*EXERCISE INPUTS*.

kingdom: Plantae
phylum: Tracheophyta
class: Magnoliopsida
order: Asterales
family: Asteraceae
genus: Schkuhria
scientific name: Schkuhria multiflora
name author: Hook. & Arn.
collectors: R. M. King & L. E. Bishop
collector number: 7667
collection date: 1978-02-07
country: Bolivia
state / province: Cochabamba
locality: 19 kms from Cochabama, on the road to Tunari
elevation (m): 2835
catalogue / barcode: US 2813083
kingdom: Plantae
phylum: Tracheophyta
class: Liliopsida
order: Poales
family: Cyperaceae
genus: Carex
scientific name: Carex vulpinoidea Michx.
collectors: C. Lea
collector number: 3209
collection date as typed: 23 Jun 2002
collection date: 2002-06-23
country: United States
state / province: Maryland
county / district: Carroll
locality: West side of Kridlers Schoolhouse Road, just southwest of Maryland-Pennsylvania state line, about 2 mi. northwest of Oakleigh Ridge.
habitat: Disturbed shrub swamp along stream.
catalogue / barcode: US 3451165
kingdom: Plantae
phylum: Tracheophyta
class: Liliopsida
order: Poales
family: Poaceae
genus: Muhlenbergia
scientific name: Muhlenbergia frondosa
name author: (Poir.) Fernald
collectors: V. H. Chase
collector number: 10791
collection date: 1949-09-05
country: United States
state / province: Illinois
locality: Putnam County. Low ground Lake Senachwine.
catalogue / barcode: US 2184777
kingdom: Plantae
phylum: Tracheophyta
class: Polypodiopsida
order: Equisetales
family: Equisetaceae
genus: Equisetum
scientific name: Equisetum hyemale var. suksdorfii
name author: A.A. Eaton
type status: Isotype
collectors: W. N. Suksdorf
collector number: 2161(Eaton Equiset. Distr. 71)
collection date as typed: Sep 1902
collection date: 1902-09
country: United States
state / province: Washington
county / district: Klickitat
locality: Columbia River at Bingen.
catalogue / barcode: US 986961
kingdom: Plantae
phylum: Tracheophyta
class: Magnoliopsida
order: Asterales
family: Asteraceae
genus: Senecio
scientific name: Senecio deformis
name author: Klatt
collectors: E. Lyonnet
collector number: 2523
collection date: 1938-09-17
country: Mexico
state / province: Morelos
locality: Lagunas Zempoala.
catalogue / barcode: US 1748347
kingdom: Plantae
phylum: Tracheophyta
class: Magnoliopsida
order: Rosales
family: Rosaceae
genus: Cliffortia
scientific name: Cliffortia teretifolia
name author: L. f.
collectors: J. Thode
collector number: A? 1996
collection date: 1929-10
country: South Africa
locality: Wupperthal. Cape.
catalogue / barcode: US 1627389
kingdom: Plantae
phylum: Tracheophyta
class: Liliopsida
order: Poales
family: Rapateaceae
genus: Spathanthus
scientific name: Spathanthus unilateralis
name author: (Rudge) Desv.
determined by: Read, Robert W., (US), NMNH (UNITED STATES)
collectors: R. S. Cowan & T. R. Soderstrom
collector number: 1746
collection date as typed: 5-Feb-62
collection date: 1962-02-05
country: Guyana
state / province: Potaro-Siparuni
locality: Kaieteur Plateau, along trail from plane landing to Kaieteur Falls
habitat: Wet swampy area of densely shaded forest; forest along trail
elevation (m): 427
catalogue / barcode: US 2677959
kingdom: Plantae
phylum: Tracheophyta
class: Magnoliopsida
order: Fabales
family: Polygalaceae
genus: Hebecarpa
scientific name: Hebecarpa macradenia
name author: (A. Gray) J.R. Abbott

*WHAT TO PRODUCE*. Rewrite the listing above with every "collectors" changed to "collected by", keeping everything else the same.

*SOLUTION TO THE EXERCISE*.
kingdom: Plantae
phylum: Tracheophyta
class: Magnoliopsida
order: Asterales
family: Asteraceae
genus: Schkuhria
scientific name: Schkuhria multiflora
name author: Hook. & Arn.
collected by: R. M. King & L. E. Bishop
collector number: 7667
collection date: 1978-02-07
country: Bolivia
state / province: Cochabamba
locality: 19 kms from Cochabama, on the road to Tunari
elevation (m): 2835
catalogue / barcode: US 2813083
kingdom: Plantae
phylum: Tracheophyta
class: Liliopsida
order: Poales
family: Cyperaceae
genus: Carex
scientific name: Carex vulpinoidea Michx.
collected by: C. Lea
collector number: 3209
collection date as typed: 23 Jun 2002
collection date: 2002-06-23
country: United States
state / province: Maryland
county / district: Carroll
locality: West side of Kridlers Schoolhouse Road, just southwest of Maryland-Pennsylvania state line, about 2 mi. northwest of Oakleigh Ridge.
habitat: Disturbed shrub swamp along stream.
catalogue / barcode: US 3451165
kingdom: Plantae
phylum: Tracheophyta
class: Liliopsida
order: Poales
family: Poaceae
genus: Muhlenbergia
scientific name: Muhlenbergia frondosa
name author: (Poir.) Fernald
collected by: V. H. Chase
collector number: 10791
collection date: 1949-09-05
country: United States
state / province: Illinois
locality: Putnam County. Low ground Lake Senachwine.
catalogue / barcode: US 2184777
kingdom: Plantae
phylum: Tracheophyta
class: Polypodiopsida
order: Equisetales
family: Equisetaceae
genus: Equisetum
scientific name: Equisetum hyemale var. suksdorfii
name author: A.A. Eaton
type status: Isotype
collected by: W. N. Suksdorf
collector number: 2161(Eaton Equiset. Distr. 71)
collection date as typed: Sep 1902
collection date: 1902-09
country: United States
state / province: Washington
county / district: Klickitat
locality: Columbia River at Bingen.
catalogue / barcode: US 986961
kingdom: Plantae
phylum: Tracheophyta
class: Magnoliopsida
order: Asterales
family: Asteraceae
genus: Senecio
scientific name: Senecio deformis
name author: Klatt
collected by: E. Lyonnet
collector number: 2523
collection date: 1938-09-17
country: Mexico
state / province: Morelos
locality: Lagunas Zempoala.
catalogue / barcode: US 1748347
kingdom: Plantae
phylum: Tracheophyta
class: Magnoliopsida
order: Rosales
family: Rosaceae
genus: Cliffortia
scientific name: Cliffortia teretifolia
name author: L. f.
collected by: J. Thode
collector number: A? 1996
collection date: 1929-10
country: South Africa
locality: Wupperthal. Cape.
catalogue / barcode: US 1627389
kingdom: Plantae
phylum: Tracheophyta
class: Liliopsida
order: Poales
family: Rapateaceae
genus: Spathanthus
scientific name: Spathanthus unilateralis
name author: (Rudge) Desv.
determined by: Read, Robert W., (US), NMNH (UNITED STATES)
collected by: R. S. Cowan & T. R. Soderstrom
collector number: 1746
collection date as typed: 5-Feb-62
collection date: 1962-02-05
country: Guyana
state / province: Potaro-Siparuni
locality: Kaieteur Plateau, along trail from plane landing to Kaieteur Falls
habitat: Wet swampy area of densely shaded forest; forest along trail
elevation (m): 427
catalogue / barcode: US 2677959
kingdom: Plantae
phylum: Tracheophyta
class: Magnoliopsida
order: Fabales
family: Polygalaceae
genus: Hebecarpa
scientific name: Hebecarpa macradenia
name author: (A. Gray) J.R. Abbott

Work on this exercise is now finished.